Tavernari is also a member of the Brazilian national basketball team. He made his debut for the team at the 2008 FIBA World Olympic Qualifying Tournament for Men. He was also a member of the Brazil team that won the gold medal at the 2009 FIBA Americas Championship. Tavernari saw action in four games off the bench for the Brazilians, scoring nine points each in victories over Mexico and Uruguay. During the summer of 2010, Tavernari helped Brazil win gold at the South American Championships in Neiva, Colombia. While averaging a team second-best 11 points, Tavernari led the team in shooting percentage at 60%. That is, to this day, the last South American Championship won by Brazil.

==Off the court==
Jonathan, and his wife Kiri, do extensive volunteer work with refugees around the world. They constantly do service projects collecting food, clothes, toys and personal hygiene kits for those arriving in Utah and Italy. As an outspoken Latter-day Saint, Tavernari often speaks publicly about his faith and life experiences.
After basketball, JT worked for ESPN, ESPN Radio and BYUtv until the COVID-19 pandemic halted the 2019-2020 college basketball season. That led Tavernari to become involved with tech companies and started his journey as a businessman, leading startups in global RevOps.

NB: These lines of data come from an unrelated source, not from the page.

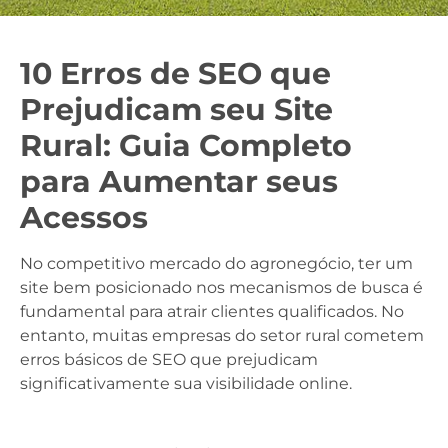
10 Erros de SEO que
Prejudicam seu Site
Rural: Guia Completo
para Aumentar seus
Acessos
No competitivo mercado do agronegócio, ter um
site bem posicionado nos mecanismos de busca é
fundamental para atrair clientes qualificados. No
entanto, muitas empresas do setor rural cometem
erros básicos de SEO que prejudicam
significativamente sua visibilidade online.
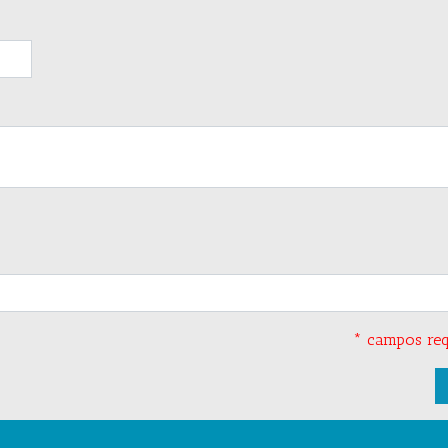
* campos req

In 2022, Tavernari started a youth basketball team called Utah Magic, coaching boys from the 2031 graduating class. The Magic has significantly improved over the years, and starting Fall 2025, they will be a member of the Adidas Jr. 3SSB Traveling Circuit.

==Personal life==
Tavernari is the son of a basketball coaching legend (his mother Thelma), and of a sports administrative figure (father Roberto). He is a member of The Church of Jesus Christ of Latter-day Saints, being baptized on July 16, 2005. On September 9, 2009, he married Kiri Anne, his college sweetheart, in Salt Lake City, Utah.
In 2012, Jonathan and Kiri gave birth to their son, Xander. In 2020, the couple welcomed their second son, Zion.
On February 21, 2023, Jonathan officially became a United States citizen.